Ayah saya bukan penggemar sepak bola, tetapi dia tahu betapa berartinya Chargers bagi saya, jadi dia berpura-pura menikmatinya lebih dari yang dia lakukan untuk berbagi ikatan suci fanhood. Saat kami berjalan ke Qualcomm, saya ingat berbicara dengannya dengan optimisme hati-hati, bertanya-tanya apakah ini adalah tanda era baru bagi Chargers. Tentu saja tidak. Pengisi daya tidak hanya kalah dalam permainan. Itu akan terlalu sederhana. Setelah tertinggal, mereka bangkit kembali dengan 10 poin di kuarter keempat, mengikat permainan dengan 11 detik tersisa dan mengirim permainan ke perpanjangan waktu. Dalam perpanjangan waktu, Chargers mencapai garis 22 yard Jets sebelum Nate Fucking Kaeding melewatkan apa yang bisa menjadi pemenang pertandingan. Jets melanjutkan ke menangkan pertandingan 20-17.
Ini akan menjadi yang pertama dari banyak kekalahan playoff yang memilukan oleh Chargers selama beberapa tahun ke depan, tetapi tidak ada yang lebih menyakitkan. Itu adalah pertama kalinya saya mengalami patah hati olahraga sejati karena itu adalah pertama kalinya Chargers memberi saya alasan nyata untuk percaya pada mereka. Dan menyaksikan Kaeding gagal mencetak gol membuat saya sadar bahwa saya telah memilih untuk memiliki hubungan cinta seumur hidup dengan tim yang ditakdirkan untuk tidak membawa apa-apa selain sakit hati.
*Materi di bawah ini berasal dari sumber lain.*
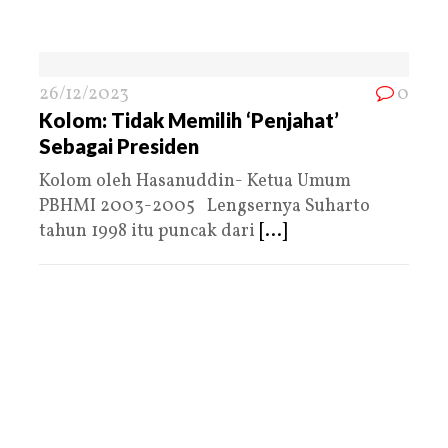
26/12/2023
0
Kolom: Tidak Memilih ‘Penjahat’
Sebagai Presiden
Kolom oleh Hasanuddin- Ketua Umum
PBHMI 2003-2005 Lengsernya Suharto
tahun 1998 itu puncak dari
[...]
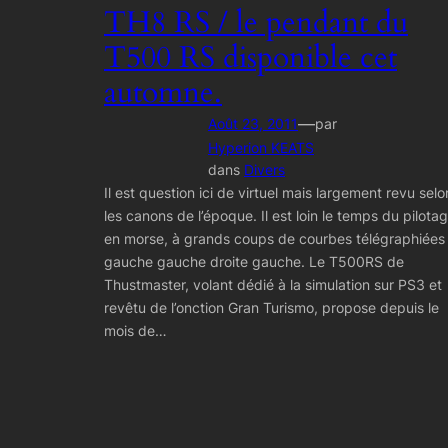
TH8 RS / le pendant du
T500 RS disponible cet
automne.
—
Août 23, 2011
par
Hyperion KEATS
dans
Divers
Il est question ici de virtuel mais largement revu selo
les canons de l’époque. Il est loin le temps du pilota
en morse, à grands coups de courbes télégraphiées
gauche gauche droite gauche. Le T500RS de
Thustmaster, volant dédié à la simulation sur PS3 et
revêtu de l’onction Gran Turismo, propose depuis le
mois de…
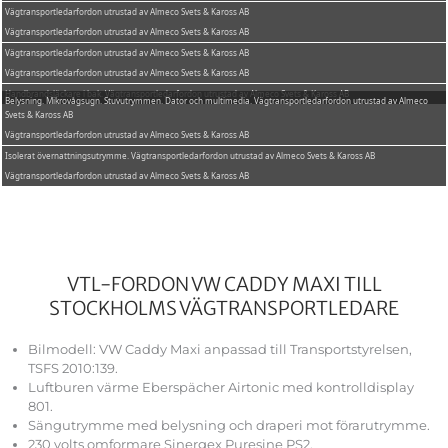
Vägtransportledarfordon utrustad av Almeco Svets & Kaross AB
Vägtransportledarfordon utrustad av Almeco Svets & Kaross AB
Vägtransportledarfordon utrustad av Almeco Svets & Kaross AB
Vägtransportledarfordon utrustad av Almeco Svets & Kaross AB
Handbrandsläckare i bak. Vägtransportledarfordon utrustad av Almeco Svets & Kaross AB
Belysning. Mikrovågsugn. Stuvutrymmen. Dator och multimedia. Vägtransportledarfordon utrustad av Almeco
Svets & Kaross AB
Vägtransportledarfordon utrustad av Almeco Svets & Kaross AB
Isolerat övernattningsutrymme. Vägtransportledarfordon utrustad av Almeco Svets & Kaross AB
Vägtransportledarfordon utrustad av Almeco Svets & Kaross AB
VTL-FORDON VW CADDY MAXI TILL
STOCKHOLMS VÄGTRANSPORT­LEDARE​
Bilmodell: VW Caddy Maxi anpassad till Transportstyrelsen,
TSFS 2010:139.
Luftburen värme Eberspächer Airtonic med kontrolldisplay
801.
Sängutrymme med belysning och draperi mot förarutrymme.
230 volts omformare Sinergex Puresine PS2.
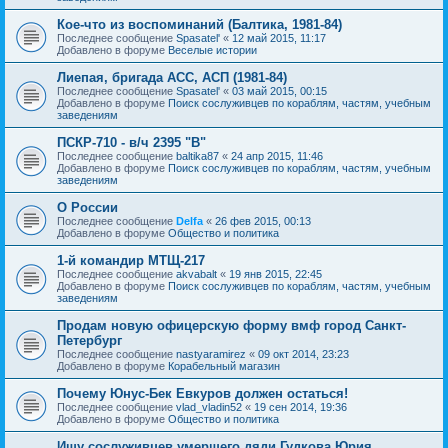
Кое-что из воспоминаний (Балтика, 1981-84)
Последнее сообщение
Spasatel'
«
12 май 2015, 11:17
Добавлено в форуме
Веселые истории
Лиепая, бригада АСС, АСП (1981-84)
Последнее сообщение
Spasatel'
«
03 май 2015, 00:15
Добавлено в форуме
Поиск сослуживцев по кораблям, частям, учебным
заведениям
ПСКР-710 - в/ч 2395 "В"
Последнее сообщение
baltika87
«
24 апр 2015, 11:46
Добавлено в форуме
Поиск сослуживцев по кораблям, частям, учебным
заведениям
О России
Последнее сообщение
Delfa
«
26 фев 2015, 00:13
Добавлено в форуме
Общество и политика
1-й командир МТЩ-217
Последнее сообщение
akvabalt
«
19 янв 2015, 22:45
Добавлено в форуме
Поиск сослуживцев по кораблям, частям, учебным
заведениям
Продам новую офицерскую форму вмф город Санкт-
Петербург
Последнее сообщение
nastyaramirez
«
09 окт 2014, 23:23
Добавлено в форуме
Корабельный магазин
Почему Юнус-Бек Евкуров должен остаться!
Последнее сообщение
vlad_vladin52
«
19 сен 2014, 19:36
Добавлено в форуме
Общество и политика
Ищу сослуживцев умершего дяди Гудкова Юрия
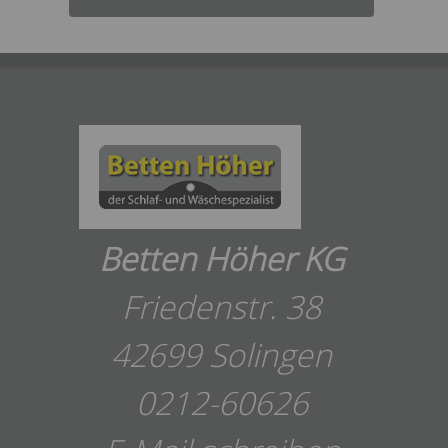
Betten Höher KG
Friedenstr. 38
42699 Solingen
0212-60626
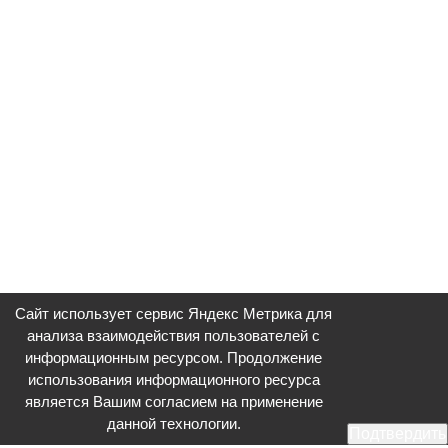
Сайт использует сервис Яндекс Метрика для
анализа взаимодействия пользователей с
информационным ресурсом. Продолжение
использования информационного ресурса
является Вашим согласием на применение
данной технологии.
Подтвердить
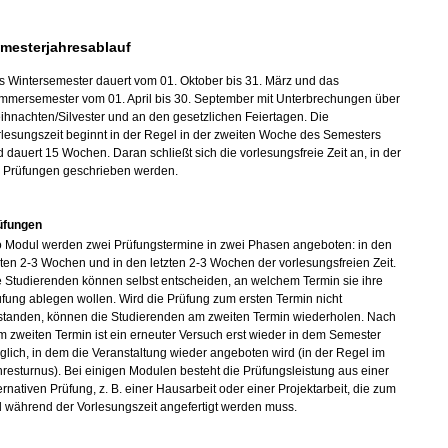
mesterjahresablauf
s Wintersemester dauert vom 01. Oktober bis 31. März und das
mmersemester vom 01. April bis 30. September mit Unterbrechungen über
hnachten/Silvester und an den gesetzlichen Feiertagen. Die
lesungszeit beginnt in der Regel in der zweiten Woche des Semesters
 dauert 15 Wochen. Daran schließt sich die vorlesungsfreie Zeit an, in der
e Prüfungen geschrieben werden.
üfungen
o Modul werden zwei Prüfungstermine in zwei Phasen angeboten: in den
ten 2-3 Wochen und in den letzten 2-3 Wochen der vorlesungsfreien Zeit.
 Studierenden können selbst entscheiden, an welchem Termin sie ihre
fung ablegen wollen. Wird die Prüfung zum ersten Termin nicht
standen, können die Studierenden am zweiten Termin wiederholen. Nach
 zweiten Termin ist ein erneuter Versuch erst wieder in dem Semester
lich, in dem die Veranstaltung wieder angeboten wird (in der Regel im
resturnus). Bei einigen Modulen besteht die Prüfungsleistung aus einer
ernativen Prüfung, z. B. einer Hausarbeit oder einer Projektarbeit, die zum
l während der Vorlesungszeit angefertigt werden muss.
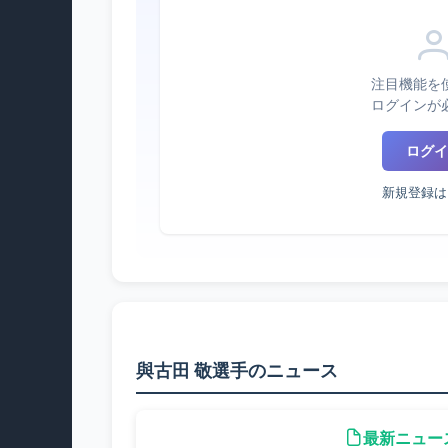
注目機能を
ログインが
ログイ
新規登録は
與古田 敬選手のニュース
最新ニュー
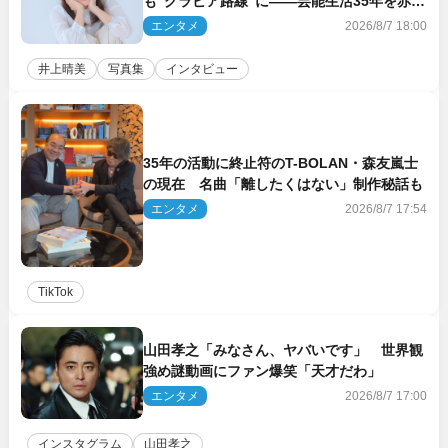
も“グラビア路線”に――芸能生活35年を赤
裸々に語る 27年ぶりに写真集発売
エンタメ
2026/8/7 18:00
井上晴美
写真集
インタビュー
35年の活動に終止符のT-BOLAN・森友嵐士
の現在 名曲「離したくはない」制作秘話も
エンタメ
2026/8/7 17:54
TikTok
山田孝之「みなさん、ヤバいです」 世界観
強め謎動画にファン爆笑「天才だわ」
エンタメ
2026/8/7 17:00
インスタグラム
山田孝之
Selama dekade terakhir, masyarakat telah membuat banyak kemajuan dalam hal melepaskan diri dari pengaruh yang konyol dan berbahaya maskulinitas beracun memiliki dalam membentuk pria. Namun ketika berbicara tentang pria yang menangis, kita masih cenderung melihatnya, paling banter, sebagai lelucon dan, paling buruk, tanda kelemahan. Meskipun kita sekarang tahu menangis adalah hal yang normal dan sehat untuk dilakukan, banyak yang masih mengucilkan anak laki-laki dan laki-laki ketika mereka memiliki keberanian untuk meneteskan air mata selain di pemakaman.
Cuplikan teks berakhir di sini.